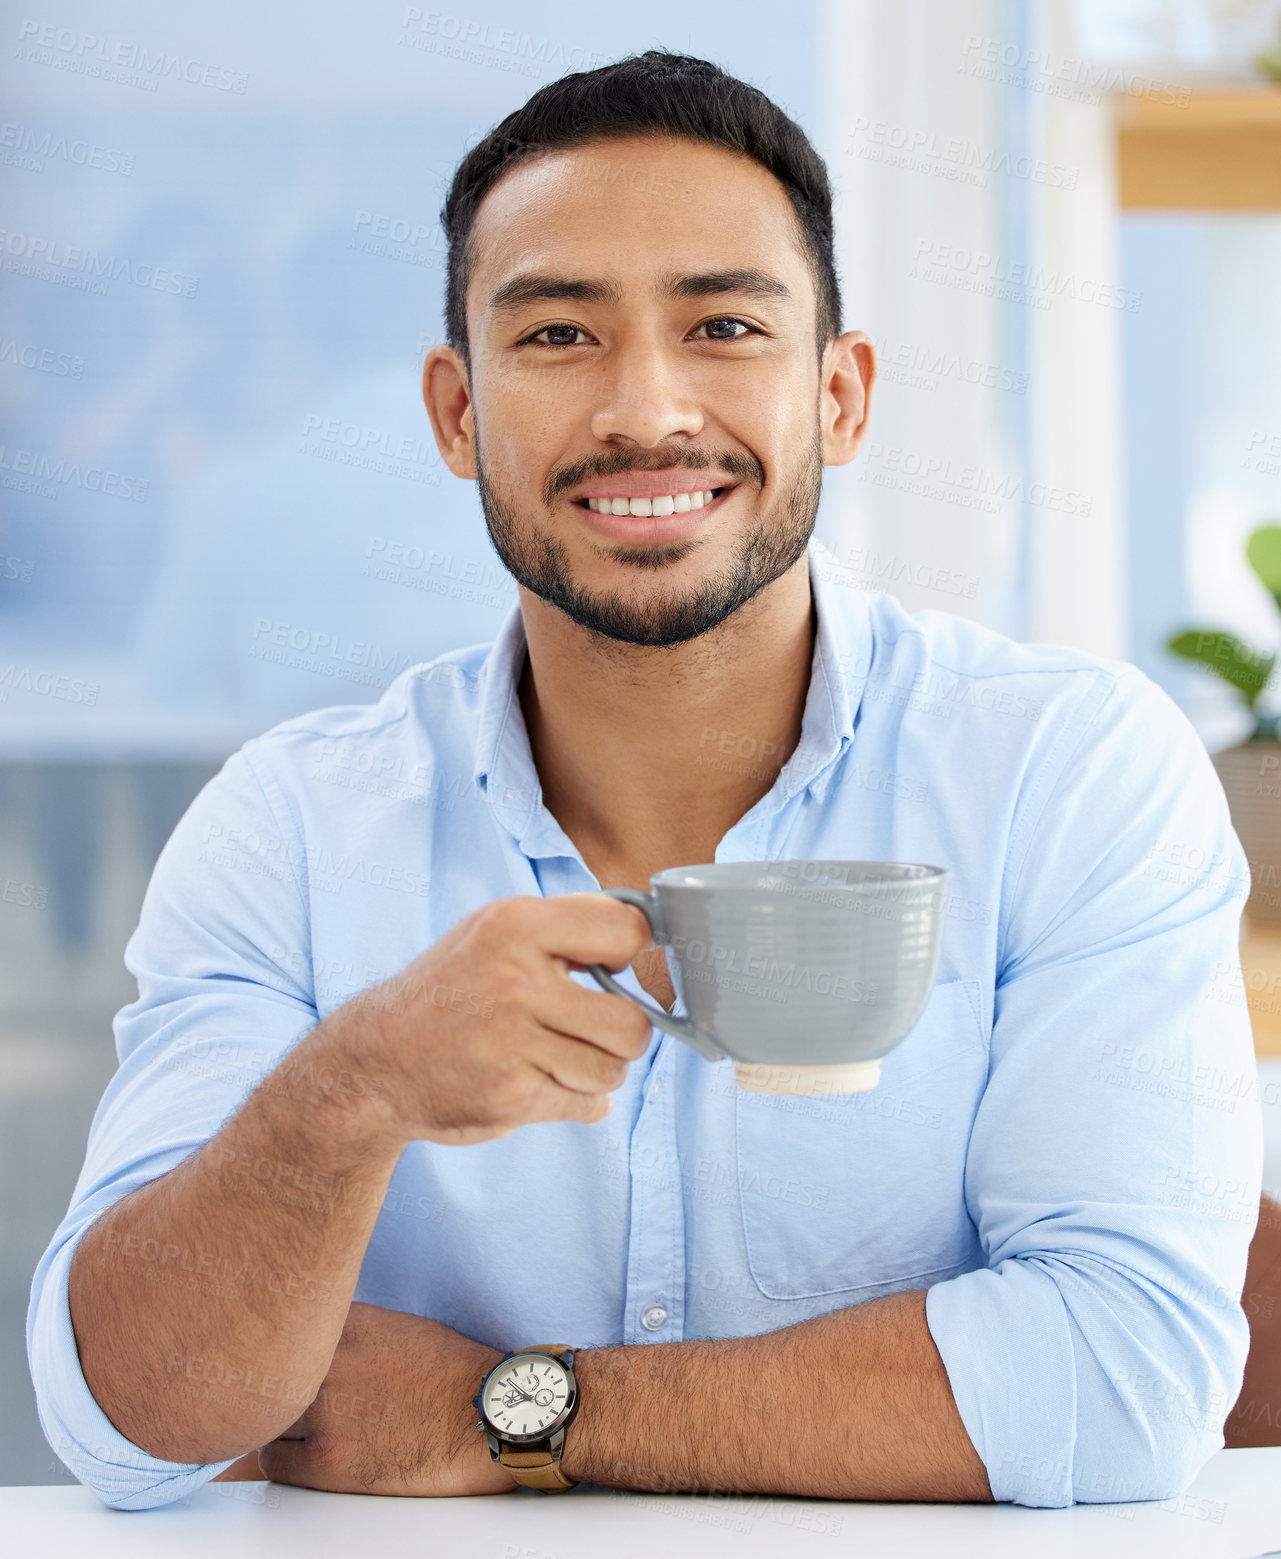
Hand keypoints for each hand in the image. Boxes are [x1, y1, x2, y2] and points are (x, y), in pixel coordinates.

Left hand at [257, 1302, 517, 1495]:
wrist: (488, 1419)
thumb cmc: (453, 1374)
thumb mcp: (398, 1327)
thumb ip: (349, 1331)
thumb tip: (315, 1341)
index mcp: (350, 1321)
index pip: (284, 1321)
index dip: (280, 1341)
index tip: (275, 1348)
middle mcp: (330, 1361)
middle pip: (267, 1370)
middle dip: (272, 1380)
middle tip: (273, 1390)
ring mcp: (326, 1411)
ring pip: (265, 1417)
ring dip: (280, 1421)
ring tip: (305, 1426)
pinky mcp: (328, 1461)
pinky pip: (274, 1460)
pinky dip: (286, 1458)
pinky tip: (310, 1454)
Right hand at [314, 894, 655, 1146]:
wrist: (376, 1060)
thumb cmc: (452, 990)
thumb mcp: (494, 932)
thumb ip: (565, 927)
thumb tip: (648, 934)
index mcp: (515, 925)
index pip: (625, 929)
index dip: (632, 951)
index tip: (618, 966)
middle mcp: (515, 981)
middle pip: (631, 1022)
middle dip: (624, 1032)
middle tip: (597, 1029)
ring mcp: (512, 1043)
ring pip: (613, 1070)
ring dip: (599, 1071)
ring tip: (564, 1057)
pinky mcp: (510, 1096)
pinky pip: (586, 1105)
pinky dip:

---

▸ Description of the task: Working through the entries above, copy every line in which "hand" is found.

▸ Exercise response:
Hand keypoints for each hand in the image. Boxes are [x1, y1, x2, y2] and points are (x, y), in pixel coordinates.
Left hand at [257, 1302, 517, 1495]:
Right hand at [314, 894, 655, 1146]:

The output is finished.